The amusing thing here to me is that we got two major SCOTUS rulings in two days that are, on the face of it, not directly related to each other in any obvious way (besides the fact that they both deal with the university system). One could conceivably support one ruling and oppose the other. The types of legal arguments used in both cases are certainly different. And yet we all know that the degree of correlation among the two issues is very high. If you support one of the rulings, you're very likely to support the other, and vice versa.

The question for the floor is: why the high degree of correlation? Is there an underlying principle at work here that explains both positions (opposition to AA plus opposition to debt relief) that doesn't just reduce to bare economic or racial interest? The group identity angle is obvious. AA tends to benefit blacks and Hispanics at the expense of whites and Asians. Student debt relief benefits the poorer half of the social ladder at the expense of the richer half of the social ladder. Whites and Asians tend to be richer than blacks and Hispanics. So, given a choice of "do you want a better chance of your kids getting into college, and do you also not want your tax dollars going to people who couldn't pay off their student loans", people would understandably answer "yes" to both - assuming you’re in the appropriate group and that is indeed the bargain that’s being offered to you. But perhaps that's uncharitable. Which is why I'm asking for alternative models.

See also: this unanimous decision vacating a different attack on the Plan. I was actually really confused at first because I thought this was the one everyone was talking about, but no. That would be Biden v. Nebraska.

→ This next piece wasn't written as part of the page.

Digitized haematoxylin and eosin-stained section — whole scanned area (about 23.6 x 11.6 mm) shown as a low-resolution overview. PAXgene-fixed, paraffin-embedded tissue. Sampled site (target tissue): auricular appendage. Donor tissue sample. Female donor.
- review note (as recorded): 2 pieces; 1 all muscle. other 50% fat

Several commenters argue that conservative justices must be more principled, or perhaps more correct, than liberal ones. I’d like to introduce them to the various posters downthread railing at how the court was too soft on AA or abortion. From this, I conclude that law is nontrivial, that constitutional scholarship is not one-sided, and that even one’s enemies are putting actual effort into justifying their positions. As it should be.

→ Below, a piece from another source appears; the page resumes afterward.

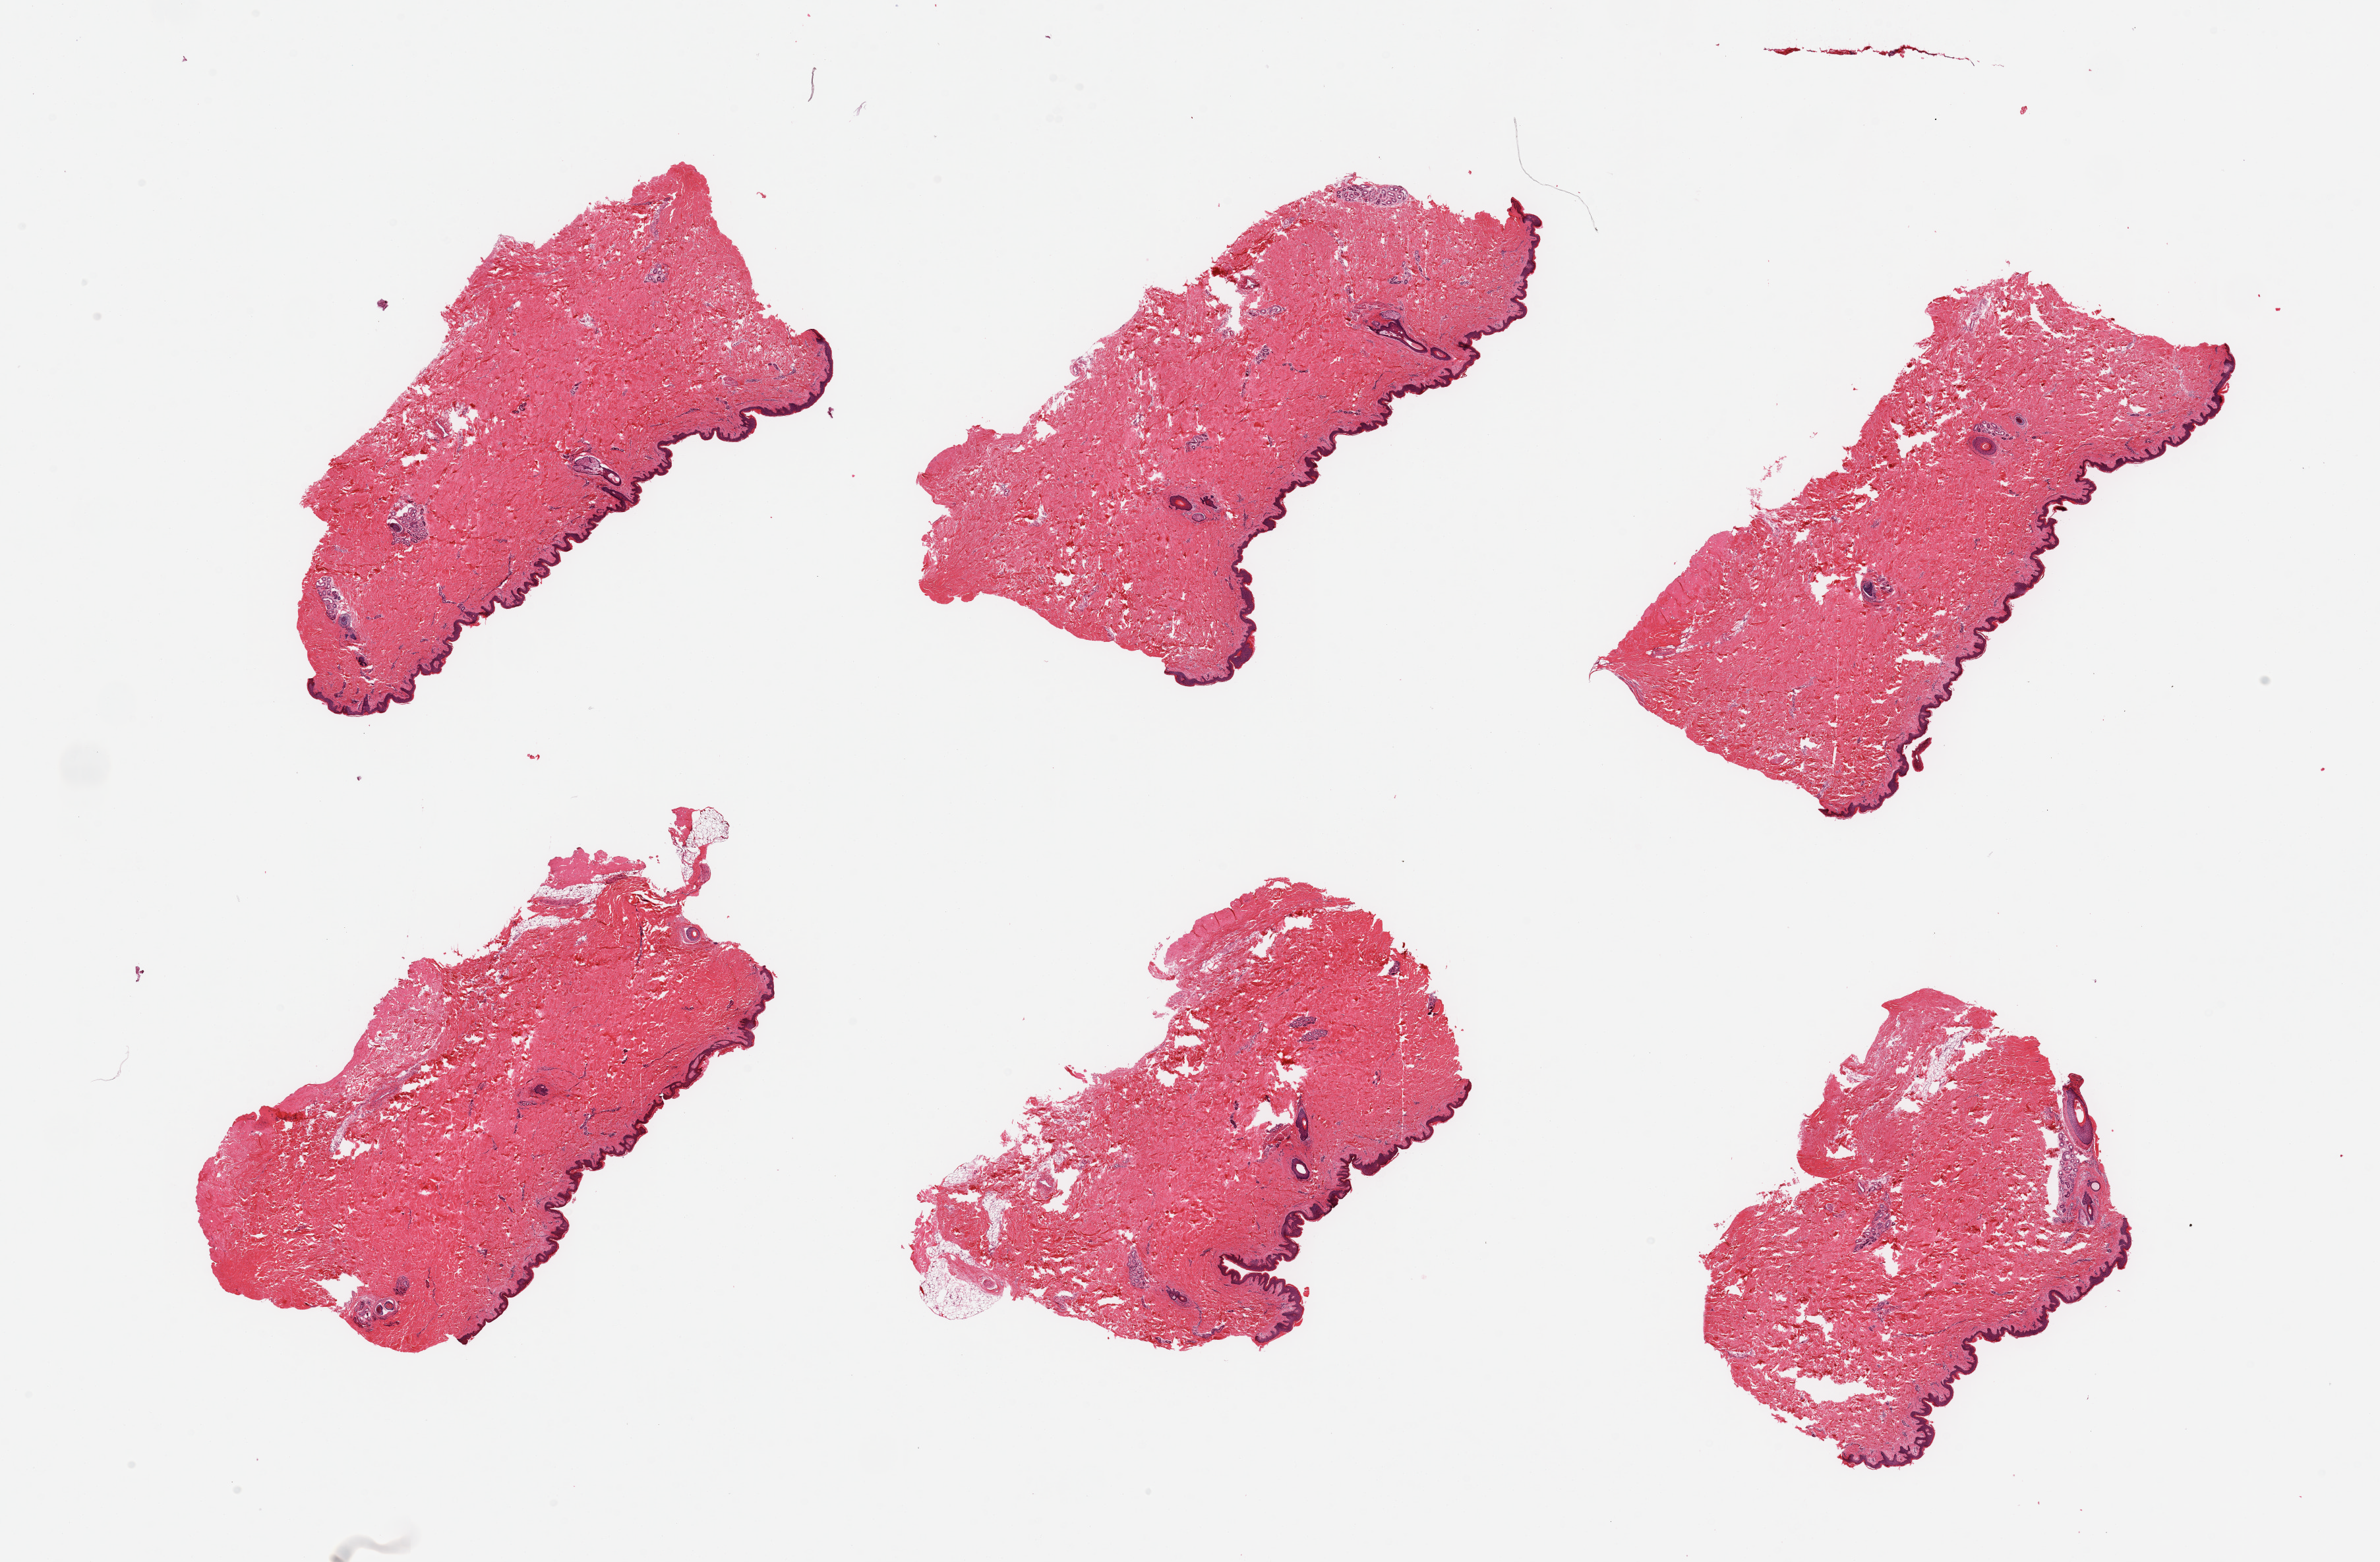
H&E whole-slide image — a low-resolution overview of the entire scanned area, about 28.5 x 18.7 mm; PAXgene-fixed paraffin-embedded (PFPE) section; target tissue: skin of suprapubic region; tissue donor sample. Donor sex: male.
Review note (as recorded): 6 pieces; relatively well trimmed.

With that out of the way—good decision. Logically correct. I am not particularly impressed with Barrett’s concurrence, which reads like apologetics. The dissent is also not particularly exciting, unlike the last case.

I hope it will be more broadly applied to executive-branch abuses of the separation of powers.

...even one’s enemies are putting actual effort into justifying their positions.

Some are! As I noted below, I find Kagan's dissent in Biden v. Nebraska compelling. This didn't surprise me much, because I generally enjoy listening to Kagan in oral arguments and find her writing clear and persuasive. I can see why she and Scalia were dear friends.

On the other hand, I really don't see KBJ as a good-faith actor. Her dissent in the SFFA case is genuinely bad and reads like something that I would expect from an avowed Kendi enthusiast. The tone even reads like a Twitter clapback. I'm not saying she's stupid, but she makes genuinely stupid arguments and displays an absurd level of epistemic helplessness regarding "experts" when it's convenient.

I need to read that dissent more carefully, then. I got the impression it was “we think y’all were just wrong” rather than a more subtle “this is a complicated balance, and you overvalued part.” See Sotomayor’s SFFA dissent, which had some real zingers, but was a pretty thorough argument on the premise of a “compelling interest.”

I also remember being pretty impressed by Kavanaugh on other cases. He has pleasantly surprised me for professionalism.

Edit: I’m seeing the part about MOHELA and Missouri’s standing now. I see what you mean.